▶ _PASSAGE PROVIDED_
There is another critical point to consider when creating the Fit Function. Calibration algorithms need to know which criteria is better. Most calibration algorithms compare the current criteria value with the previous one (or several previous ones) and consider the minimum (or maximum) criteria value as the best. However, in the case of NSE and KGE, a better simulation results in a higher value. To handle this, we should set these criteria as negative values. By doing so, calibration algorithms like cali_UVS() can work effectively with them.

5.2 Calibrating

With the fit function in place, we can choose a calibration algorithm to optimize our model parameter (in this case, parameter \(K\)).

lst_Cali <- cali_UVS(eva_fit, x_Min = 40, x_Max = 90, model_Input = df_Labor$QZ, Q_Observ = df_Labor$QA, fct_gof = KGE)

  |                                                                            
  |                                                                      |   0%

6 Validate

After calibration, it’s crucial to validate the calibrated parameter to ensure that it performs well in other phases. In this course, we will demonstrate this through visual evaluation.

num_Q_Sim_Cali <- model_linearReservoir(df_Labor$QZ, param_K =  lst_Cali$x_Best)

ggVali <- ggplot(df_Labor) +
  geom_line(aes(t, QZ), color = "cyan") +
  geom_line(aes(t, num_Q_Sim_Cali), color = "tomato") +
  geom_line(aes(t, QA), color = "blue") +
  labs(x = "Time [s]", y = "In-/Outflow [L/h]")
ggplotly(ggVali)

▶ _DATA SUPPLIED_
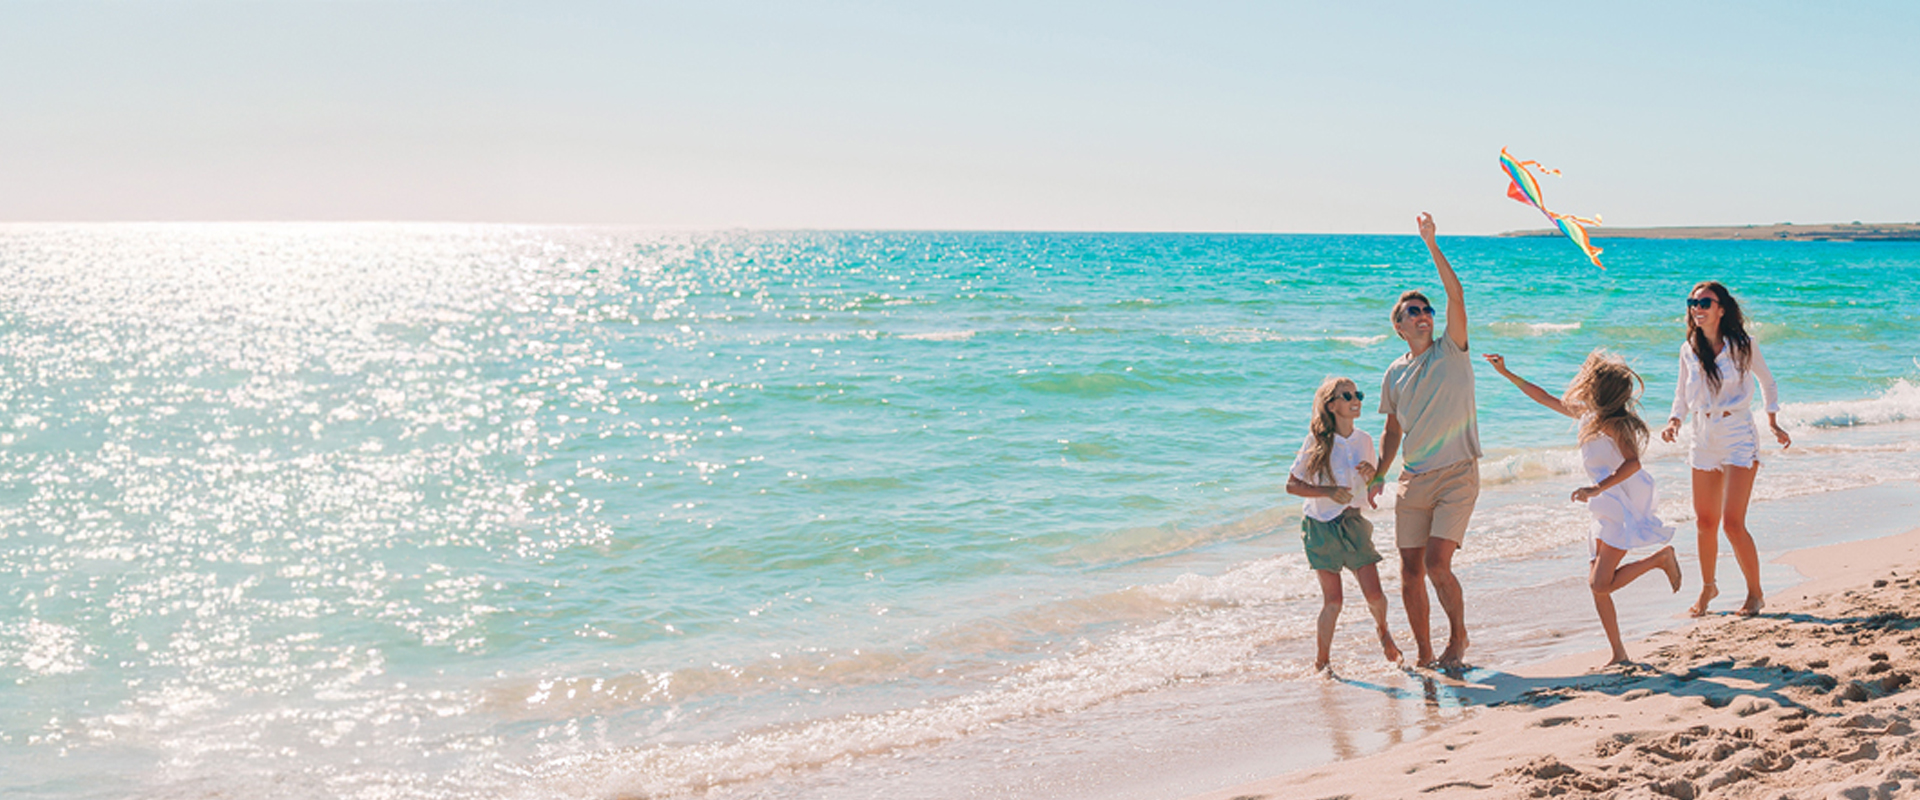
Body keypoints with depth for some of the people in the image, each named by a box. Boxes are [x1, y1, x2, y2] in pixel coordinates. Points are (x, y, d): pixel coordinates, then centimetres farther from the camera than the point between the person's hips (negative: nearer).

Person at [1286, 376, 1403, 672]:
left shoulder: (1364, 440, 3)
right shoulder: (1317, 441, -10)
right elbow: (1291, 485, -8)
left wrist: (1372, 476, -9)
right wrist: (1329, 492, -20)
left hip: (1353, 524, 3)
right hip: (1321, 526, -3)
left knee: (1374, 594, -5)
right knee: (1332, 600, -3)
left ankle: (1382, 629, 29)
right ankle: (1321, 662, 14)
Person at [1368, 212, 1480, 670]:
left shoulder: (1451, 351, 0)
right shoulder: (1396, 374, 11)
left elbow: (1456, 294, -15)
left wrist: (1431, 245, -19)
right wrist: (1377, 477, 14)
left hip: (1456, 476, -4)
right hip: (1413, 479, 4)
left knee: (1437, 565, -16)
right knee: (1411, 572, 3)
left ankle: (1458, 635, 9)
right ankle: (1423, 654, 19)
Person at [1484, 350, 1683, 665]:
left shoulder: (1613, 423, -15)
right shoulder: (1586, 413, 10)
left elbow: (1632, 462, -30)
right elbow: (1544, 398, 21)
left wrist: (1597, 488, -38)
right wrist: (1506, 373, 22)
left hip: (1624, 509, -9)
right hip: (1609, 510, 9)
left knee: (1601, 584, -14)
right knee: (1597, 584, 4)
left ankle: (1661, 559, 2)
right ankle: (1619, 654, 8)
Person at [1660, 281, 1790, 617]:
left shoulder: (1743, 345, -6)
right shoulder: (1689, 351, 3)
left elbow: (1767, 382, 10)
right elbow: (1682, 393, 15)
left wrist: (1774, 424, 9)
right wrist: (1674, 421, -3)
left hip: (1739, 438, -4)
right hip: (1704, 440, 4)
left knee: (1733, 522, -11)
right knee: (1704, 522, 8)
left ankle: (1755, 592, 6)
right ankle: (1707, 587, 28)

▶ _TASK SET_
[1] According to the calibration text, how does the course validate the calibrated parameter?
[2] Please rewrite the records from their start through the line containing "right shoulder: (1317, 441, -10)", swapping "centimetres" for "centimeters" and changing nothing else. Leave the picture out of the result.
The records are unrelated to the text.

▶ _SOLVED PROBLEMS_
[1] Through visual evaluation.

[2]
Body keypoints with depth for some of the people in the image, each named by a box. Boxes are [x1, y1, x2, y2] in pixel coordinates. Points are (x, y, d): pixel coordinates, then centimeters farther from the camera than the point between the person's hips (negative: nearer).

Person at [1286, 376, 1403, 672]:
left shoulder: (1364, 440, 3)
right shoulder: (1317, 441, -10)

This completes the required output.